A study by Dutch researchers may just give us an idea of the complexity of that link. For one thing, contrary to the common perception that depression can lead to hypertension, depression, is, in fact, associated with low blood pressure. However, medications against depression – the so-called anti-depressants can increase blood pressure. In particular, tricyclic antidepressants (TCAs) can increase the risk for hypertension.
According lead author Carmilla Licht
“Doctors should at least be aware of a potential blood-pressure rise that could be linked to TCA use, especially for patients with cardiovascular disease or high blood pressure or others who are at risk for hypertension…They may consider meticulously monitoring these patients’ blood pressure when they prescribe one of these antidepressants or consider prescribing another antidepressant medication.”
The results of the study are somewhat controversial because they contradict the current “depression-hypertension theory.”
The study was part of the Netherlands Study of Depression and Anxiety, and followed up 2618 participants aged 18 to 65 years old. The study participants were divided into 3 groups:
- Control group without history of anxiety or depression
- Patient group with a major depressive disorder (MDD) but not on antidepressants
- Patients with MDD and on antidepressants
Patients were monitored for systolic blood pressure (SBP) and diastolic blood pressure (DBP) and distinction was made between different types of antidepressants, e.g. selective serotonin-reuptake inhibitors (SSRIs) vs tricyclic antidepressants (TCAs).
The study also observed that a typical patient with psychiatric disorder “were a little older, more likely to be female, less educated, less physically active, smoked more, and had a higher body-mass index and more diseases.”
The study results showed that compared with health controls, MDD patients have significantly lower blood pressure. However, MDD patients on TCA had significant higher blood pressure. The use of SSRIs doesn’t seem to be associated with blood pressure measurements.
So the next question is
Is it the depression that lowers the blood pressure or is it the low blood pressure that causes the depression?
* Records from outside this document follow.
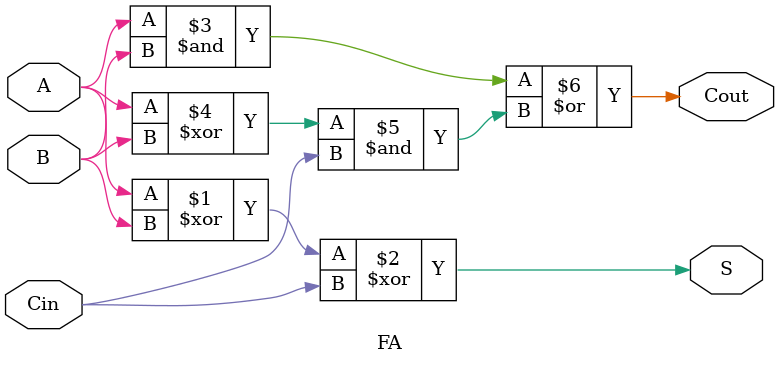
<source format=v>
module FA(
    input A,
    input B,
    input Cin,
    output S,
    output Cout
    );
     
assign S = A ^ B ^ Cin;
assign Cout = (A & B) | ((A ^ B) & Cin);
 
endmodule
</source>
The authors speculate that three things might influence the depression-low blood pressure link.
- Use of anti-hypertensive drugs
- Common causes of depression and low blood pressure, e.g. fluctuations in metabolites, hormones or neurotransmitters
- Low blood pressure can cause depressive symptoms, e.g. fatigue, dizziness, low tolerance to cold temperatures, and concentration problems.
While depression is associated with low blood pressure, the study shows that anxiety is linked to high blood pressure. This, the authors say, might be due to continuous stress associated with anxiety.